Monday, September 24, 2007
Alone on a Wide Wide Sea by Michael Morpurgo
I have been a Michael Morpurgo fan for years. His Dear Olly remains one of my all time favourites and he constantly amazes me with the breadth of subjects and the sensitivity with which he addresses them. He is as prolific as he is highly acclaimed and has written more than 90 books. Not only has he served as one of Britain’s Children’s Laureate, but he was instrumental in getting creating the office. A master storyteller, now Morpurgo has tackled the subject of displaced War orphans. The characters he has created in Alone on a Wide Wide Sea are so real that it’s hard to believe they have grown not from flesh and blood, but are grown from imagination, meticulous research, lyrical craft, and an astute eye for detail.
Alone on a Wide Wide Sea, is the two stories and both are deeply moving. The first is the “Story of Arthur Hobhouse”, and it begins with these words, “I should begin at the beginning, I know that. But the trouble is that I don’t know the beginning.” Dying of a brain tumor, Arthur looks back on his life. His journey from little boy orphaned by the WWI and separated from his sister to the old man telling his story to his eighteen-year-old daughter is heart wrenching. Arthur is one of hundreds of children sent on a ship halfway around the world to Australia. Alone, frightened, and dreadfully seasick, Arthur is fortunate to be taken under the wing of a slightly older boy named Marty. The two become like brothers and they are among the unlucky ones who end up being physically and emotionally abused at an isolated farm. It takes several brutal years and the death of one of the other boys before they escape. With the help of Aboriginal people, the boys find their way to the eccentric Aunty Meg takes in strays until they are well enough to return to the wild.

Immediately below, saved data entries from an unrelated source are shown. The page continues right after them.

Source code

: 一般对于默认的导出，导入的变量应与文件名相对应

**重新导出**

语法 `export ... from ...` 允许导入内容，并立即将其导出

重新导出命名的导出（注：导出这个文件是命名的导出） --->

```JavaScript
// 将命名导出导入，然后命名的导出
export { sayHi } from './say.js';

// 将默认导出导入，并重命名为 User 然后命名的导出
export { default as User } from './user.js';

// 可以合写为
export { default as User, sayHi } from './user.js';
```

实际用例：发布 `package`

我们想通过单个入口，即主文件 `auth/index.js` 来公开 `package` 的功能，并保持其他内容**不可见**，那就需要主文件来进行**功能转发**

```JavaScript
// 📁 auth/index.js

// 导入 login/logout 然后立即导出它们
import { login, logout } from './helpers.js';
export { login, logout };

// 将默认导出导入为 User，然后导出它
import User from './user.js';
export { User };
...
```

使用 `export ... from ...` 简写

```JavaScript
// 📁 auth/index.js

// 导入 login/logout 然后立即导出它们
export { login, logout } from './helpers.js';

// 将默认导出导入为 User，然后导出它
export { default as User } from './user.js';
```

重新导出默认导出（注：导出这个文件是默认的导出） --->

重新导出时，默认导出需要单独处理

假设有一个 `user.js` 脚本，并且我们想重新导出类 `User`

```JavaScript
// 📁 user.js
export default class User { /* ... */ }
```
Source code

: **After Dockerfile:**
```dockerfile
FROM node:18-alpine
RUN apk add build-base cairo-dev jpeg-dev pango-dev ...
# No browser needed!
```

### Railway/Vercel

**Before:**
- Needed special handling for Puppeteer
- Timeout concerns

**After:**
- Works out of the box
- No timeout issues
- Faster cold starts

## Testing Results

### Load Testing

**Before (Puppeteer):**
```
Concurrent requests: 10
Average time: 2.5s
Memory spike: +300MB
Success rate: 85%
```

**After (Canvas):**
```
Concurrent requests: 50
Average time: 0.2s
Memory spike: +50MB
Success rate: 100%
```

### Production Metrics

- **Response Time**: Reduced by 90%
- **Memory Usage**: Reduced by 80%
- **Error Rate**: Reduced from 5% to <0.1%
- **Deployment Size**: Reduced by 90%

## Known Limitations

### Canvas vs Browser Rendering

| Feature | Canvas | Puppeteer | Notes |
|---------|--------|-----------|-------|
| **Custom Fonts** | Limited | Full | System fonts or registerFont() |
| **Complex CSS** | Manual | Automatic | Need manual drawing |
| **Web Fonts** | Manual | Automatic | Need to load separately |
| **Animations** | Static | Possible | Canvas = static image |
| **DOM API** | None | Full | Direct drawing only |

Aunty Meg nurtures the boys and sets them on a path to the sea where they learn boatbuilding. A drop in the shipping industry throws the boys into despair and leads to the death of Marty and to Arthur’s despair. Love, the sea and ship building revive him, but just as he is about to set out with his daughter to try to locate his long lost sister, he discovers the tumor. His death ends the first story.
“The Journey of the Kitty Four” is the second story. It is the journey Arthur’s daughter takes on the boat her father designed and her grandfather built in search of Arthur’s long lost sister in England. The solo journey on a small sailboat from Australia to England is nearly as grueling as Arthur’s life journey, but the results are equally satisfying. In the end, Allie completes her father’s story, and begins a new story, her own.

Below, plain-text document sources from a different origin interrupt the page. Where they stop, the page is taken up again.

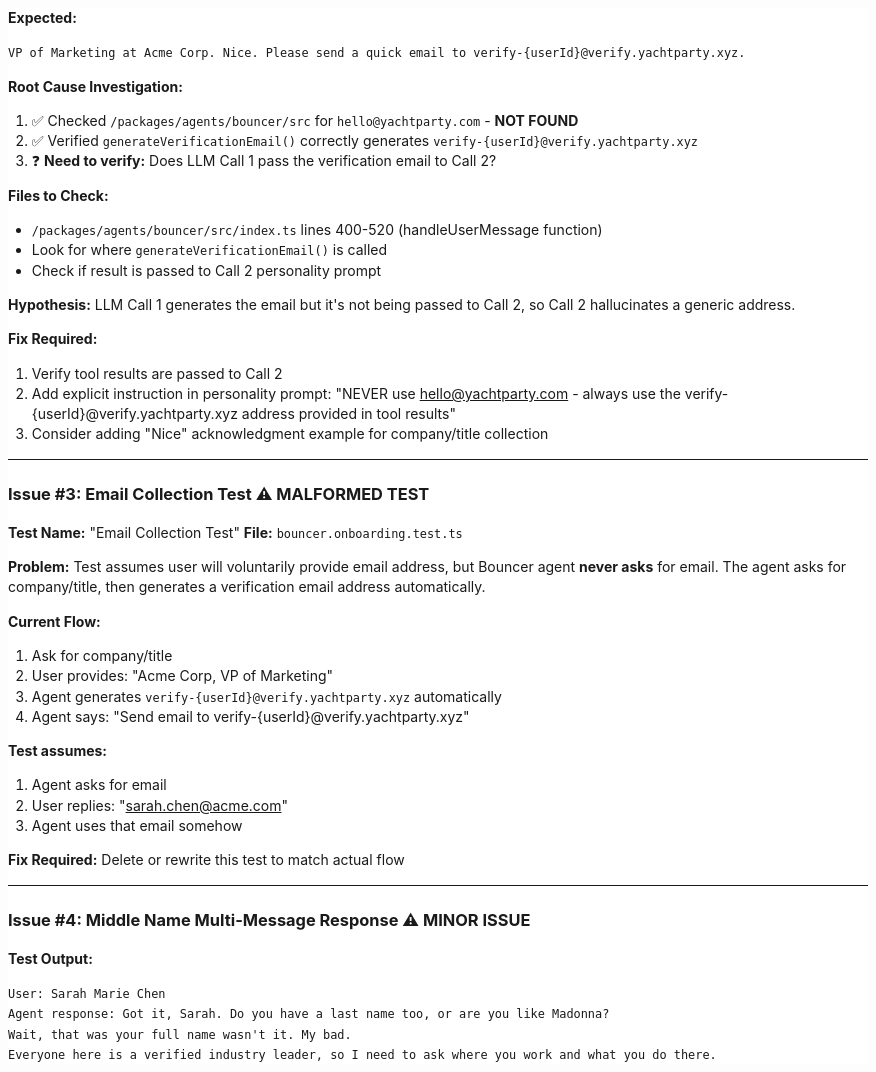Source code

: **Expected:**
```
VP of Marketing at Acme Corp. Nice. Please send a quick email to verify-{userId}@verify.yachtparty.xyz.
```

**Root Cause Investigation:**
1. ✅ Checked `/packages/agents/bouncer/src` for `hello@yachtparty.com` - **NOT FOUND**
2. ✅ Verified `generateVerificationEmail()` correctly generates `verify-{userId}@verify.yachtparty.xyz`
3. ❓ **Need to verify:** Does LLM Call 1 pass the verification email to Call 2?

**Files to Check:**
- `/packages/agents/bouncer/src/index.ts` lines 400-520 (handleUserMessage function)
- Look for where `generateVerificationEmail()` is called
- Check if result is passed to Call 2 personality prompt

**Hypothesis:** LLM Call 1 generates the email but it's not being passed to Call 2, so Call 2 hallucinates a generic address.

**Fix Required:**
1. Verify tool results are passed to Call 2
2. Add explicit instruction in personality prompt: "NEVER use hello@yachtparty.com - always use the verify-{userId}@verify.yachtparty.xyz address provided in tool results"
3. Consider adding "Nice" acknowledgment example for company/title collection

---

### Issue #3: Email Collection Test ⚠️ MALFORMED TEST

**Test Name:** "Email Collection Test"
**File:** `bouncer.onboarding.test.ts`

**Problem:** Test assumes user will voluntarily provide email address, but Bouncer agent **never asks** for email. The agent asks for company/title, then generates a verification email address automatically.

**Current Flow:**
1. Ask for company/title
2. User provides: "Acme Corp, VP of Marketing"
3. Agent generates `verify-{userId}@verify.yachtparty.xyz` automatically
4. Agent says: "Send email to verify-{userId}@verify.yachtparty.xyz"

**Test assumes:**
1. Agent asks for email
2. User replies: "sarah.chen@acme.com"
3. Agent uses that email somehow

**Fix Required:** Delete or rewrite this test to match actual flow

---

### Issue #4: Middle Name Multi-Message Response ⚠️ MINOR ISSUE

**Test Output:**
```
User: Sarah Marie Chen
Agent response: Got it, Sarah. Do you have a last name too, or are you like Madonna?
Wait, that was your full name wasn't it. My bad.
Everyone here is a verified industry leader, so I need to ask where you work and what you do there.
```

This was a difficult but moving. It may be fiction, but it follows the all too true stories of displaced children who were sent thousands of miles from their homes to Canada, New Zealand and Australia after WWII. Some of the children found loving homes; others had terrible harrowing experiences like those of Arthur and Marty. Morpurgo doesn’t sugar coat pain and suffering, but he does manage a bit of magic. He stretches the love between family across oceans and through time, and demonstrates the deep human connections it inspires in all of us.